To do: Please reproduce all entries word for word and omit their pictures.

Extracted material:
•••••
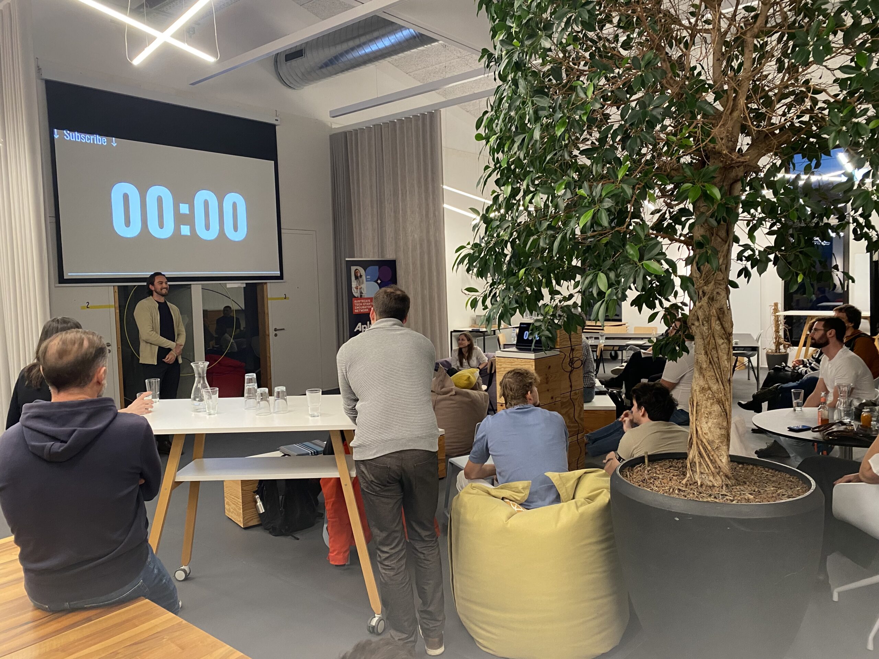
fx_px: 660
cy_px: 330
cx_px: 440
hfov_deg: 67.3
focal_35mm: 26
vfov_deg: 53.1
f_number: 1.8
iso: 320
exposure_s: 1/60
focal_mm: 4.25
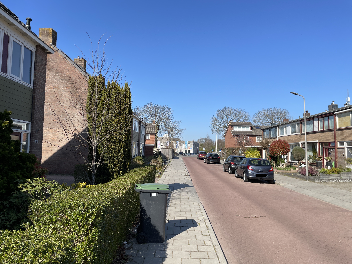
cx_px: 176
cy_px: 132
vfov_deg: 53.1
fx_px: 264
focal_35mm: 26
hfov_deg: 67.3
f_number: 1.6
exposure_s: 1/3040
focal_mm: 4.2
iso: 32
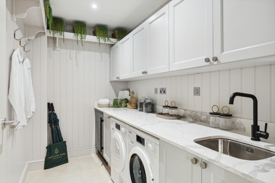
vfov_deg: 57.2
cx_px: 138
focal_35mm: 22
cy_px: 92
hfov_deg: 78.6
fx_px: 168
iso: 640
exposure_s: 1/25
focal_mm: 22
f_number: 5.6
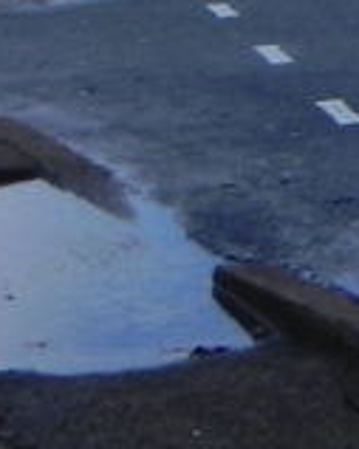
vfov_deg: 8.6
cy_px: -568
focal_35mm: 207
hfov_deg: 6.3
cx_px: 1365
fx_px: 2752
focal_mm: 5.9
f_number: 7.1
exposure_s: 1/305
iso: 160
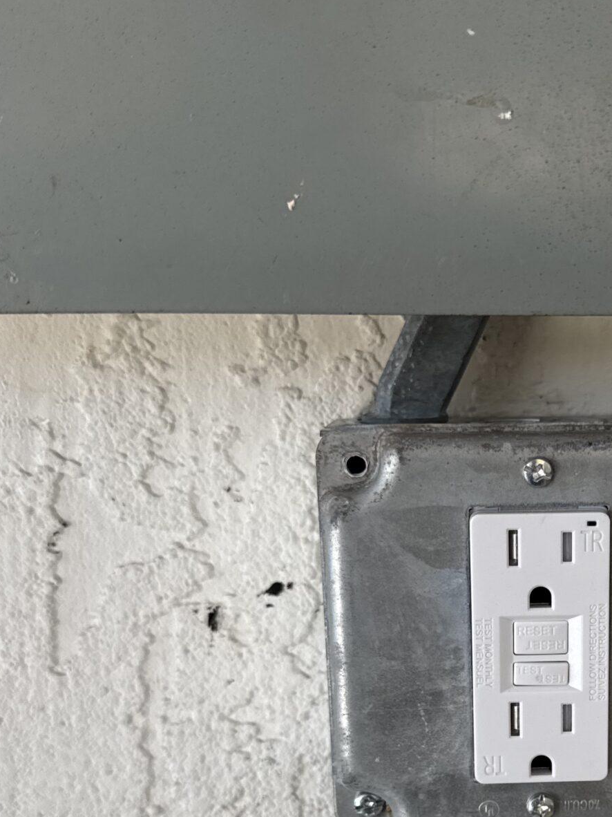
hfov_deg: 27.1
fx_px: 1226
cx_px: 544
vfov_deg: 35.4
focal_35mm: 52
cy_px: 678
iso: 80
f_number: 1.78
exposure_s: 1/433
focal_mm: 6.76
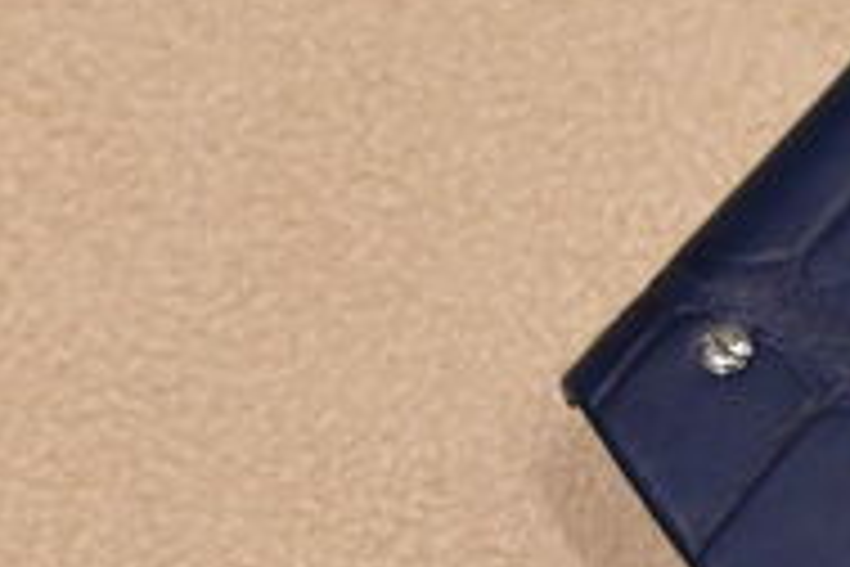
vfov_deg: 5.3
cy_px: 261
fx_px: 6115
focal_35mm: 259
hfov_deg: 7.4
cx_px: 2152
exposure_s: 1/50
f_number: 5
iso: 400
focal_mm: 34
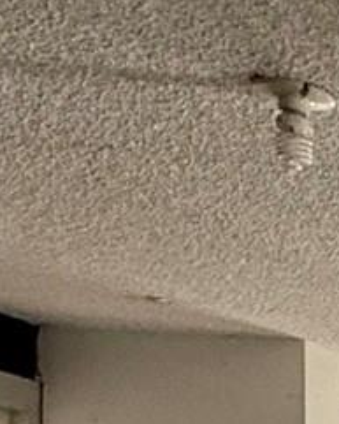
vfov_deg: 14.5
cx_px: 1335
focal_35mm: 116
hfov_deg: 8.1
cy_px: 771
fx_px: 1454
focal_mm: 2.22
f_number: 2.2
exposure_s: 1/99
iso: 250
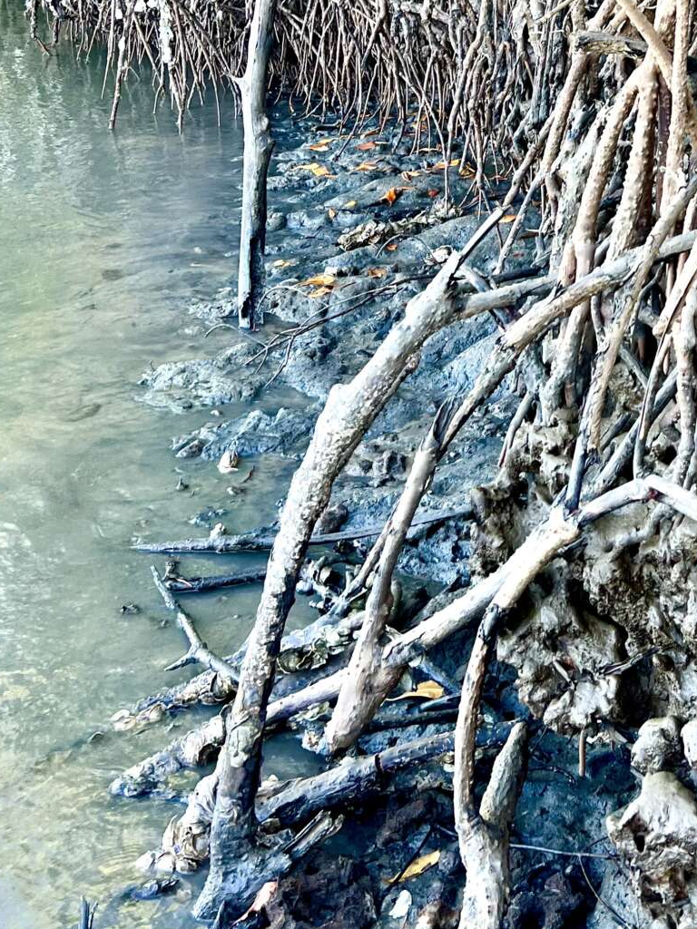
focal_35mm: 52
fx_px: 1396
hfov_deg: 26.7
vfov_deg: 34.5
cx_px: 673
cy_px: 70
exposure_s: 1/144
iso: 40
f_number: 1.5
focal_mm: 5.7
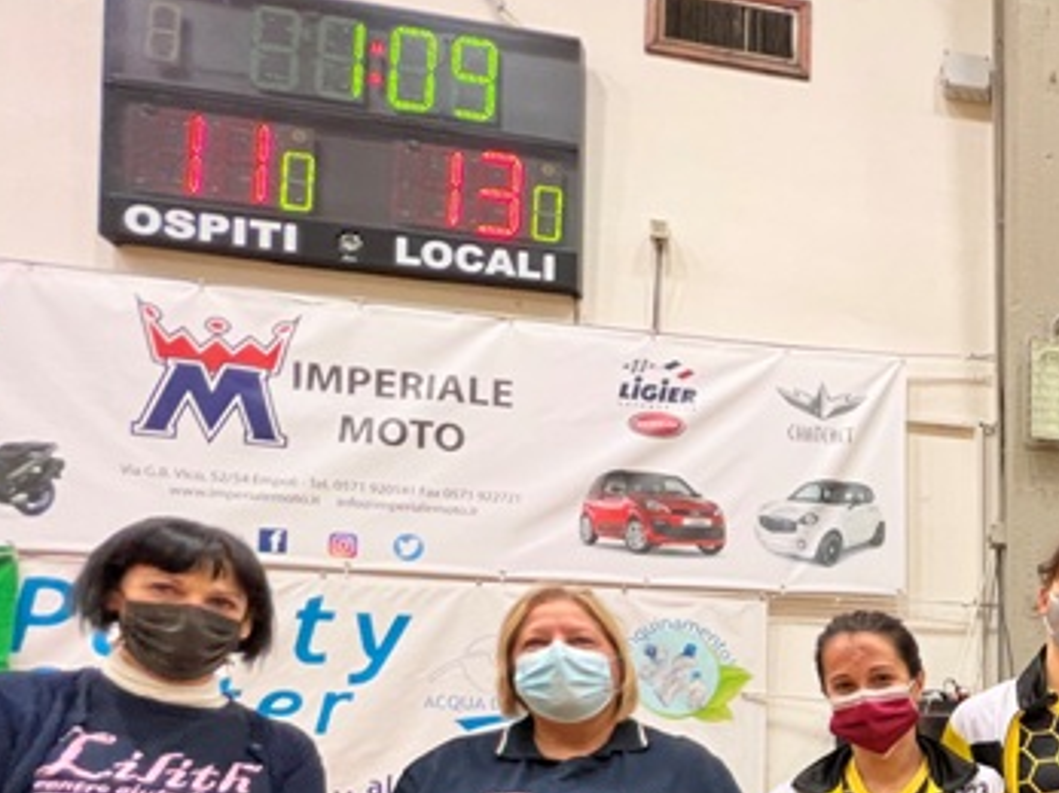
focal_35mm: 30
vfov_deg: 40.1
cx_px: 1129
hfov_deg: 46.5
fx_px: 917
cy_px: 820
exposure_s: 1/50
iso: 160
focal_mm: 1.57
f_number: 1.8
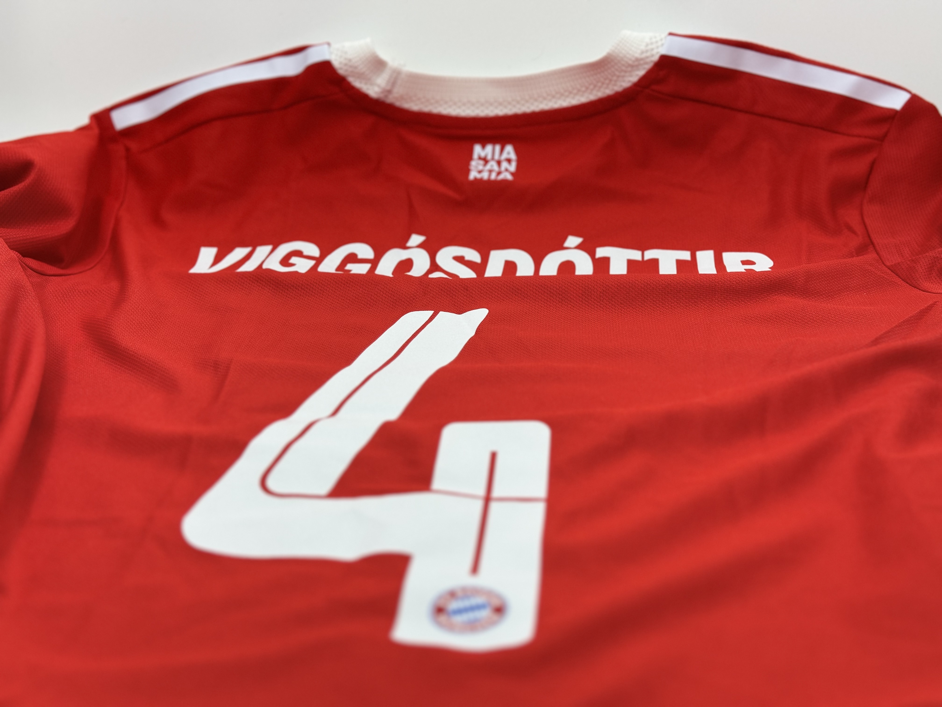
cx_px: 471
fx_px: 1306
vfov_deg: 30.3
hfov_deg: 39.7
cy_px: 354
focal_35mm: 48
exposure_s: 1/488
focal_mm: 6.86
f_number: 1.78
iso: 64
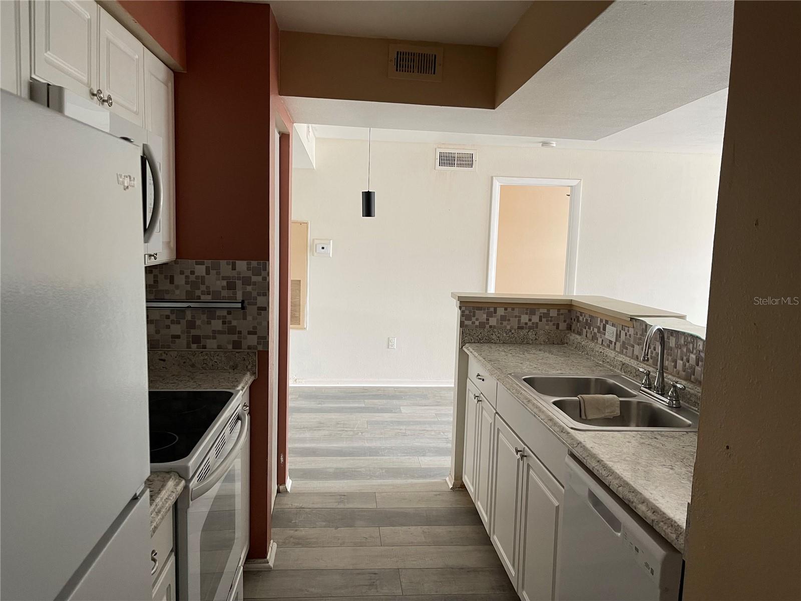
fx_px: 578
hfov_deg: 69.4
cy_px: 300
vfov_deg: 54.9
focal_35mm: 25
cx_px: 400
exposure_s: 1/60
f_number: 1.6
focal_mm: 5.1
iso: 100
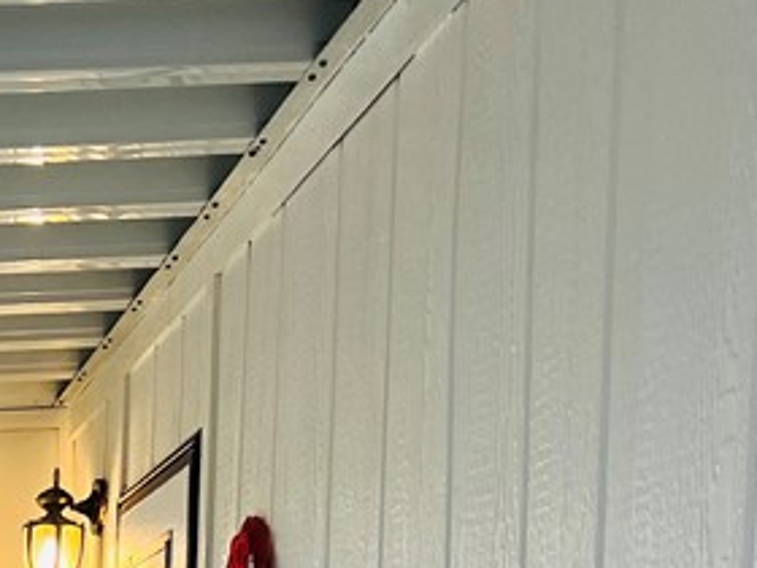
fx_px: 2078
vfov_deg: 14.1
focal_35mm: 95
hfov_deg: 19.3
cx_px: -178
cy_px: 963
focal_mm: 5.7
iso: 100
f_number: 1.5
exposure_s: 1/120
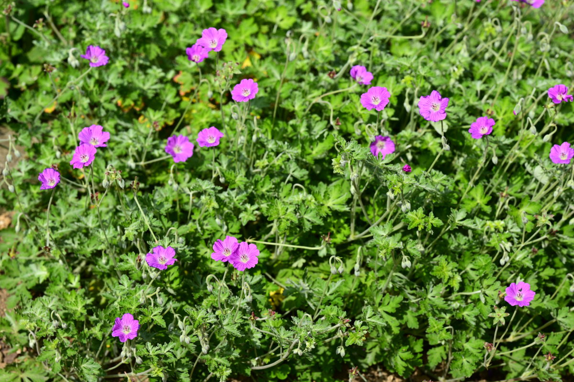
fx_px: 2071
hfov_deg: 15.8
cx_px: 287
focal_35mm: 130
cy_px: 191
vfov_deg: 10.5
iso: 100
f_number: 8
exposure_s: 1/250
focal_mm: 130
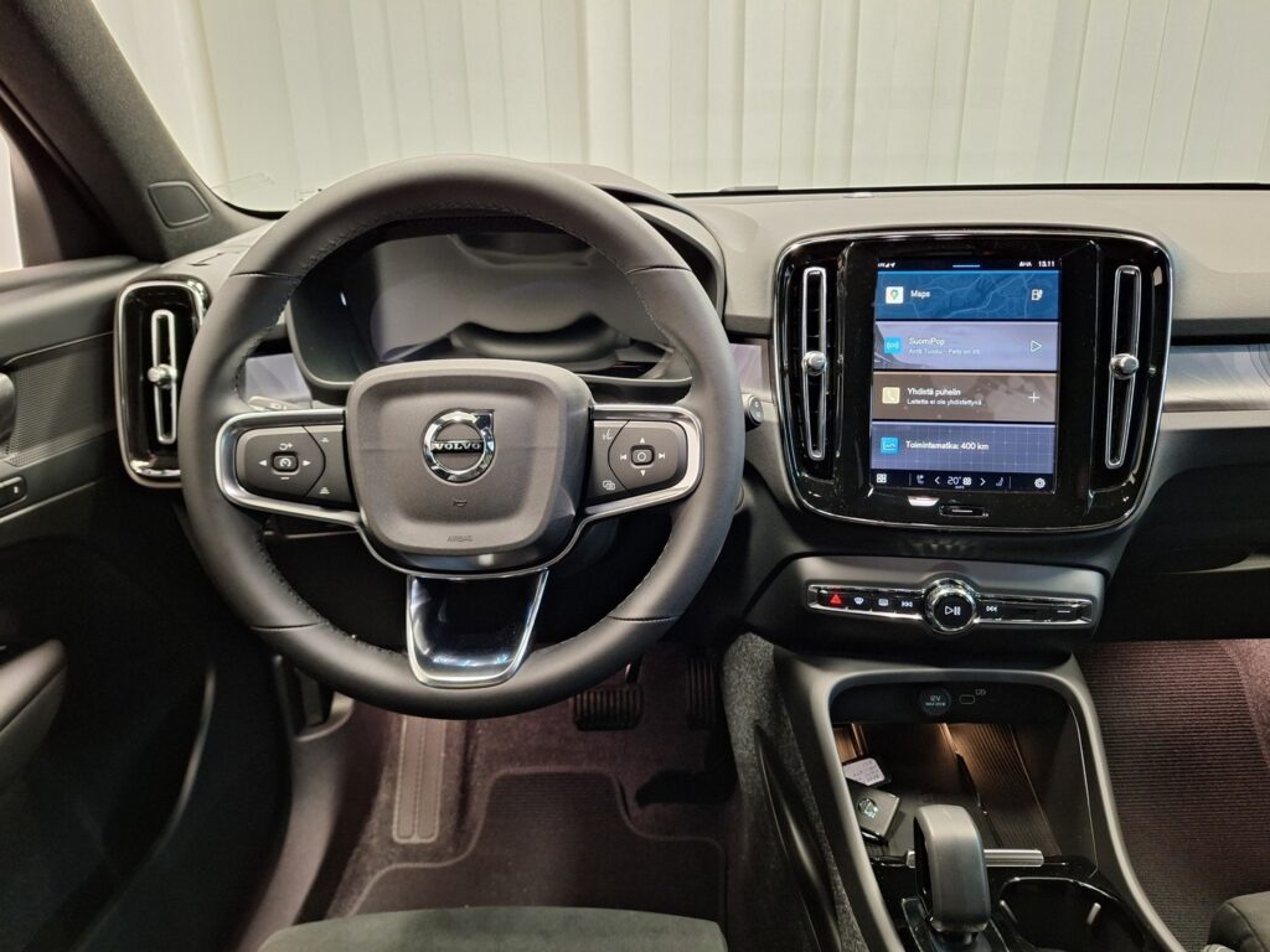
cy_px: 476
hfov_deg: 73.9
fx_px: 844
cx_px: 635
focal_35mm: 23
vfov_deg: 58.9
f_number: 1.8
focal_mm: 5.54
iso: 400
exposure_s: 1/25
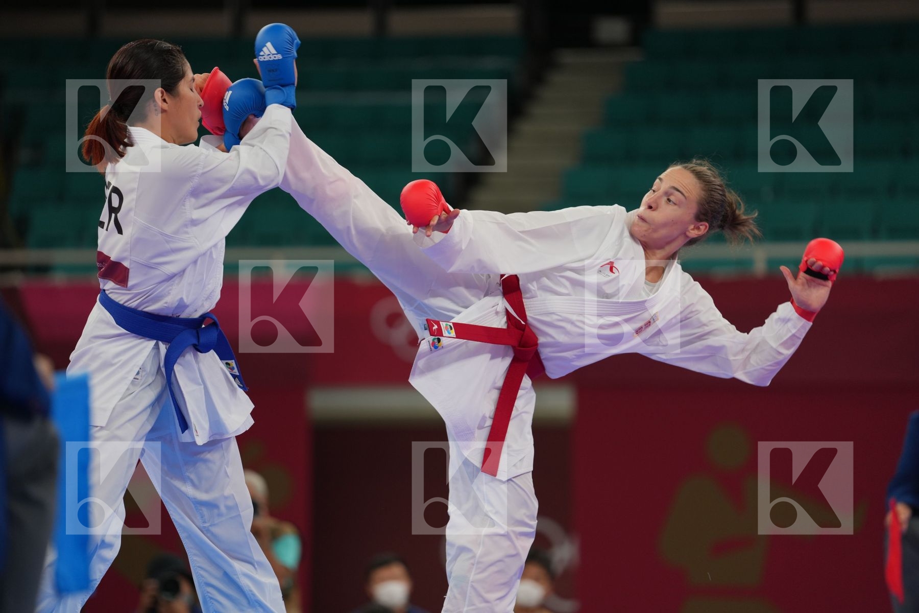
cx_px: 460
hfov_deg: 10.3
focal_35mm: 200
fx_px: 5105
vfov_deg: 6.9
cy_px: 306
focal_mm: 200
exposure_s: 1/1000
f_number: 2.8
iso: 500
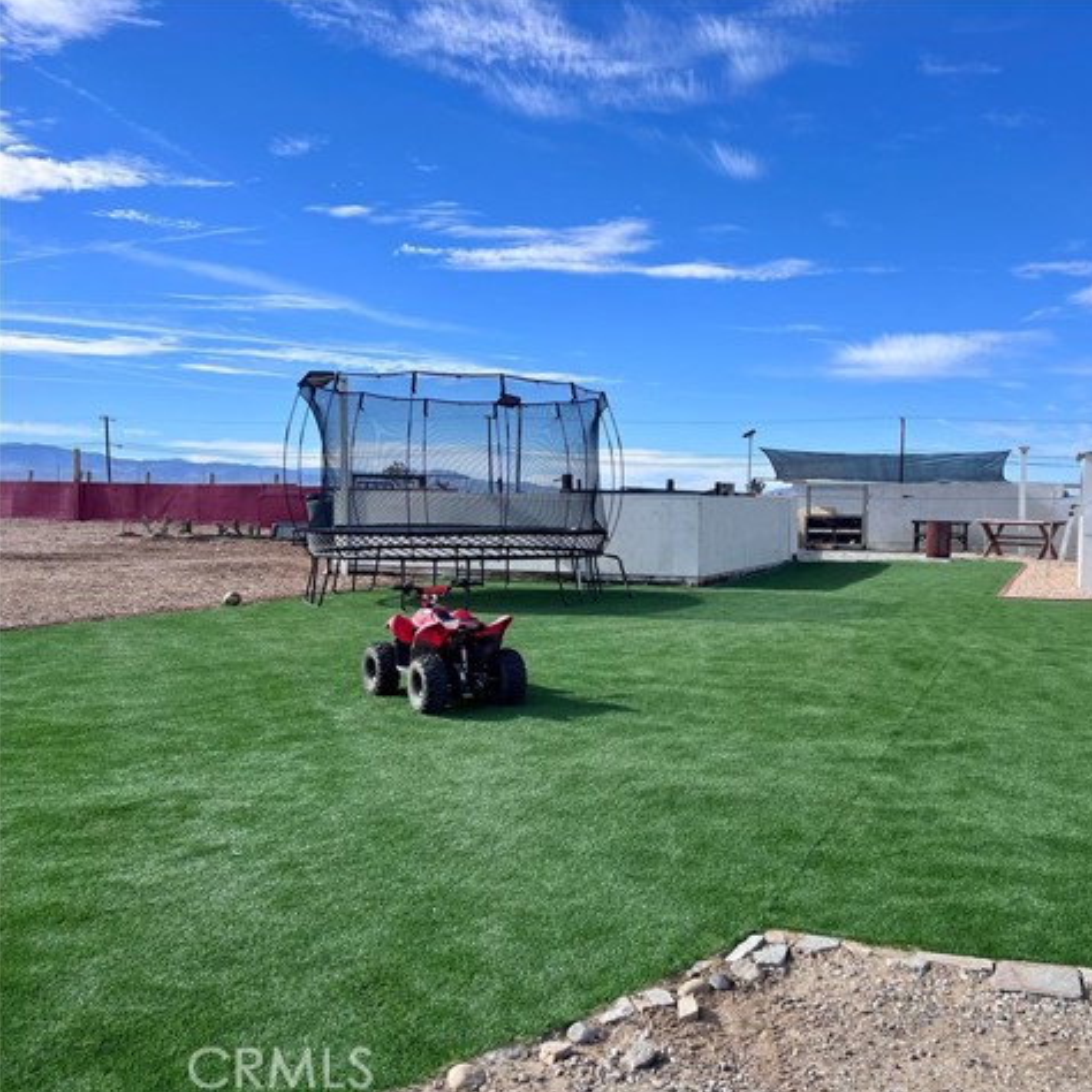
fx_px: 1106
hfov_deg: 51.5
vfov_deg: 52.5
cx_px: 735
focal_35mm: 31
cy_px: 548
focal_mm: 5.7
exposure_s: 1/5076
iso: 50
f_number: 1.5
•••••
Reply:
fx_px: 660
cy_px: 330
cx_px: 440
hfov_deg: 67.3
focal_35mm: 26
vfov_deg: 53.1
f_number: 1.8
iso: 320
exposure_s: 1/60
focal_mm: 4.25
cx_px: 176
cy_px: 132
vfov_deg: 53.1
fx_px: 264
focal_35mm: 26
hfov_deg: 67.3
f_number: 1.6
exposure_s: 1/3040
focal_mm: 4.2
iso: 32
vfov_deg: 57.2
cx_px: 138
focal_35mm: 22
cy_px: 92
hfov_deg: 78.6
fx_px: 168
iso: 640
exposure_s: 1/25
focal_mm: 22
f_number: 5.6
vfov_deg: 8.6
cy_px: -568
focal_35mm: 207
hfov_deg: 6.3
cx_px: 1365
fx_px: 2752
focal_mm: 5.9
f_number: 7.1
exposure_s: 1/305
iso: 160
hfov_deg: 27.1
fx_px: 1226
cx_px: 544
vfov_deg: 35.4
focal_35mm: 52
cy_px: 678
iso: 80
f_number: 1.78
exposure_s: 1/433
focal_mm: 6.76
vfov_deg: 5.3
cy_px: 261
fx_px: 6115
focal_35mm: 259
hfov_deg: 7.4
cx_px: 2152
exposure_s: 1/50
f_number: 5
iso: 400
focal_mm: 34
vfov_deg: 14.5
cx_px: 1335
focal_35mm: 116
hfov_deg: 8.1
cy_px: 771
fx_px: 1454
focal_mm: 2.22
f_number: 2.2
exposure_s: 1/99
iso: 250
focal_35mm: 52
fx_px: 1396
hfov_deg: 26.7
vfov_deg: 34.5
cx_px: 673
cy_px: 70
exposure_s: 1/144
iso: 40
f_number: 1.5
focal_mm: 5.7
focal_35mm: 30
vfov_deg: 40.1
cx_px: 1129
hfov_deg: 46.5
fx_px: 917
cy_px: 820
exposure_s: 1/50
iso: 160
focal_mm: 1.57
f_number: 1.8
cx_px: 471
fx_px: 1306
vfov_deg: 30.3
hfov_deg: 39.7
cy_px: 354
focal_35mm: 48
exposure_s: 1/488
focal_mm: 6.86
f_number: 1.78
iso: 64
fx_px: 578
hfov_deg: 69.4
cy_px: 300
vfov_deg: 54.9
focal_35mm: 25
cx_px: 400
exposure_s: 1/60
f_number: 1.6
focal_mm: 5.1
iso: 100
fx_px: 2078
vfov_deg: 14.1
focal_35mm: 95
hfov_deg: 19.3
cx_px: -178
cy_px: 963
focal_mm: 5.7
iso: 100
f_number: 1.5
exposure_s: 1/120
fx_px: 2071
hfov_deg: 15.8
cx_px: 287
focal_35mm: 130
cy_px: 191
vfov_deg: 10.5
iso: 100
f_number: 8
exposure_s: 1/250
focal_mm: 130
cy_px: 476
hfov_deg: 73.9
fx_px: 844
cx_px: 635
focal_35mm: 23
vfov_deg: 58.9
f_number: 1.8
focal_mm: 5.54
iso: 400
exposure_s: 1/25
cx_px: 460
hfov_deg: 10.3
focal_35mm: 200
fx_px: 5105
vfov_deg: 6.9
cy_px: 306
focal_mm: 200
exposure_s: 1/1000
f_number: 2.8
iso: 500
fx_px: 1106
hfov_deg: 51.5
vfov_deg: 52.5
cx_px: 735
focal_35mm: 31
cy_px: 548
focal_mm: 5.7
exposure_s: 1/5076
iso: 50
f_number: 1.5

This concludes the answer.